**ASSIGNMENT**.
Write the full listing out again, word for word, but omit the pictures.

**RAW DATA**.
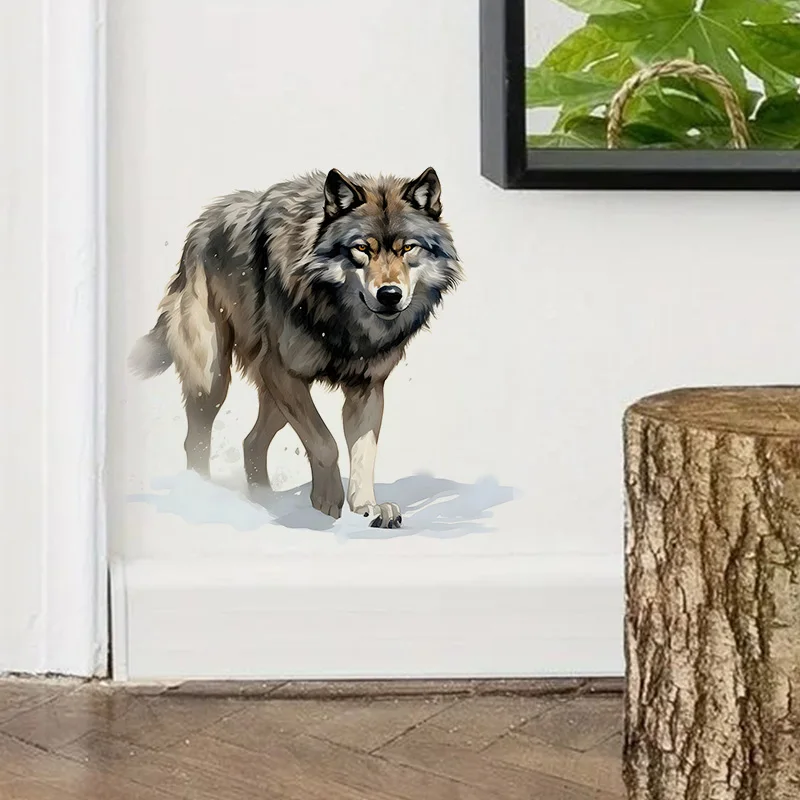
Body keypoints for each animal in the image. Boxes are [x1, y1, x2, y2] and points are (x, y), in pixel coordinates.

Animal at [129, 167, 462, 528]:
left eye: (408, 248)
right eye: (361, 248)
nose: (389, 294)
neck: (342, 321)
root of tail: (199, 227)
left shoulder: (367, 387)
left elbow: (364, 455)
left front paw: (367, 508)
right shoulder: (282, 372)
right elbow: (325, 443)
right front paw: (326, 504)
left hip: (274, 397)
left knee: (251, 443)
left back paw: (264, 502)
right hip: (214, 380)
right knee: (197, 440)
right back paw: (203, 496)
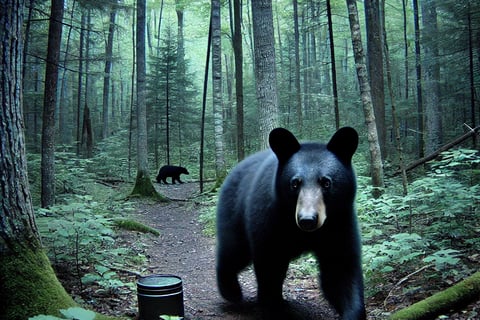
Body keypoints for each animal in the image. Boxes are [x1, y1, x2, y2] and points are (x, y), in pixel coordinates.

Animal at [216, 127, 366, 320]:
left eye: (326, 182)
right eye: (295, 183)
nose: (308, 219)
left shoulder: (339, 222)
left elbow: (341, 268)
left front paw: (352, 312)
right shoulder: (270, 219)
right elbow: (269, 264)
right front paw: (271, 306)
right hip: (234, 211)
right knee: (233, 250)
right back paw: (231, 291)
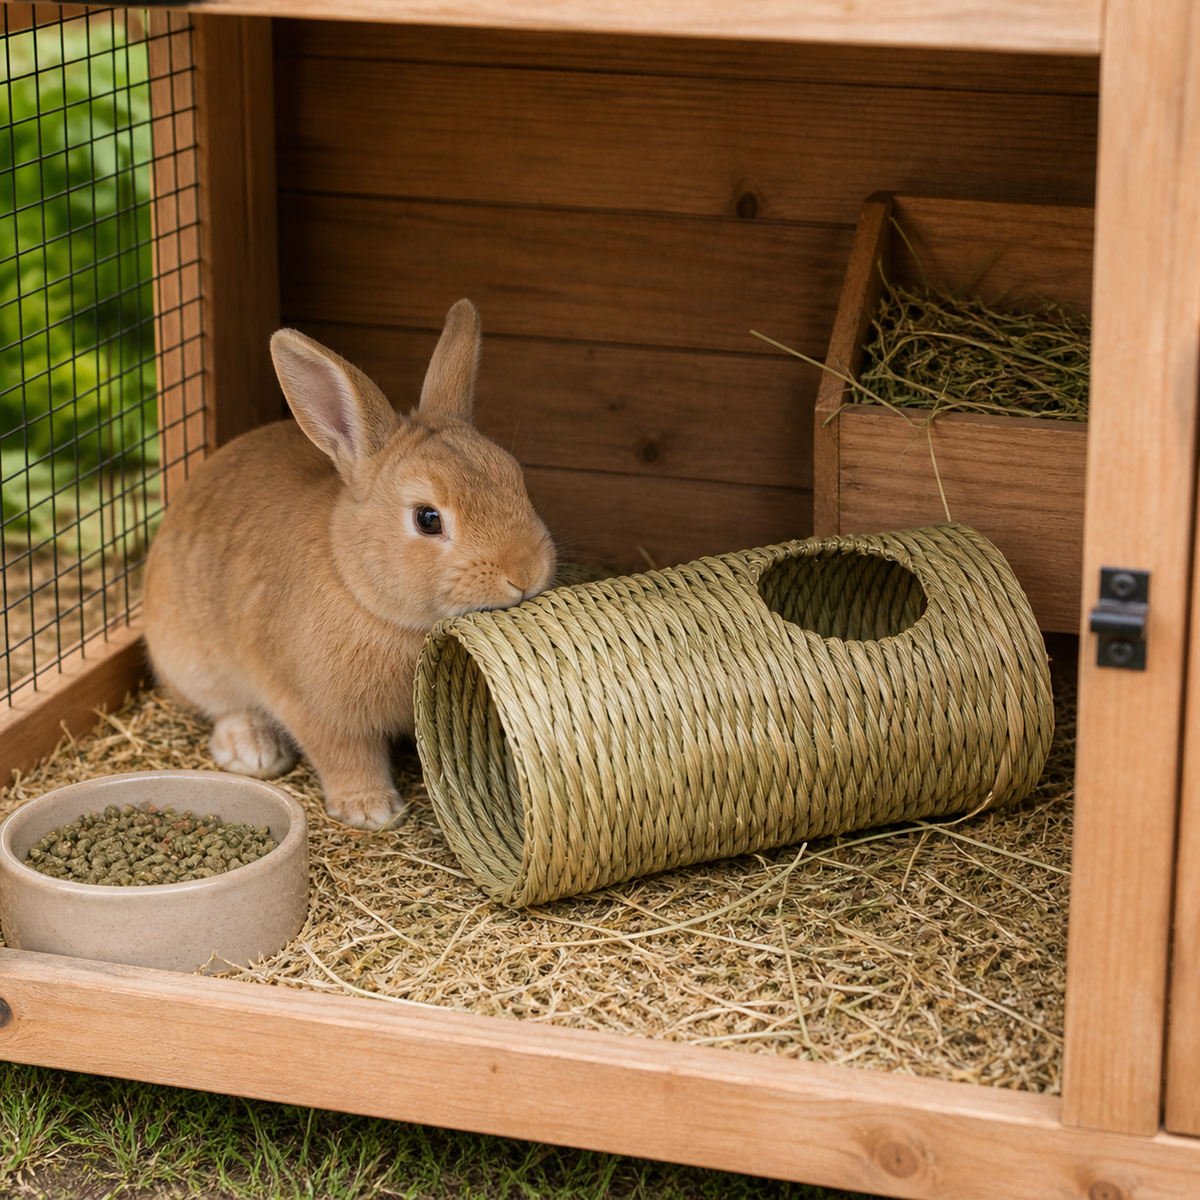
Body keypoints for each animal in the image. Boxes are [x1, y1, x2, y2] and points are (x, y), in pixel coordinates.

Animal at [142, 299, 557, 830]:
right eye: (427, 519)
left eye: (518, 482)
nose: (525, 573)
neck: (363, 590)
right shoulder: (313, 707)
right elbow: (343, 754)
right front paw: (371, 810)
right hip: (192, 659)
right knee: (221, 707)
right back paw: (253, 750)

**YOUR SOLUTION**.
Body keypoints for each animal in the image. Boxes are [x1, y1, x2, y2] and points are (x, y), in pixel coordinates.

Animal at [129, 167, 462, 528]:
left eye: (408, 248)
right eye: (361, 248)
nose: (389, 294)
neck: (342, 321)
root of tail: (199, 227)
left shoulder: (367, 387)
left elbow: (364, 455)
left front paw: (367, 508)
right shoulder: (282, 372)
right elbow: (325, 443)
right front paw: (326, 504)
left hip: (274, 397)
left knee: (251, 443)
left back paw: (264, 502)
right hip: (214, 380)
right knee: (197, 440)
right back paw: (203, 496)
Body keypoints for each animal in the image. Boxes are [x1, y1, x2, y2] and points are (x, y), in pixel coordinates.

Animal at [216, 127, 366, 320]:
left eye: (326, 182)
right eye: (295, 183)
nose: (308, 219)
left shoulder: (339, 222)
left elbow: (341, 268)
left front paw: (352, 312)
right shoulder: (270, 219)
right elbow: (269, 264)
right front paw: (271, 306)
right hip: (234, 211)
right knee: (233, 250)
right back paw: (231, 291)
Body keypoints for each animal in the image. Boxes are [x1, y1, x2, y2] and points are (x, y), in pixel coordinates.

Animal at [142, 299, 557, 830]:
right eye: (427, 519)
left eye: (518, 482)
nose: (525, 573)
neck: (363, 590)
right shoulder: (313, 707)
right elbow: (343, 754)
right front paw: (371, 810)
right hip: (192, 659)
right knee: (221, 707)
right back paw: (253, 750)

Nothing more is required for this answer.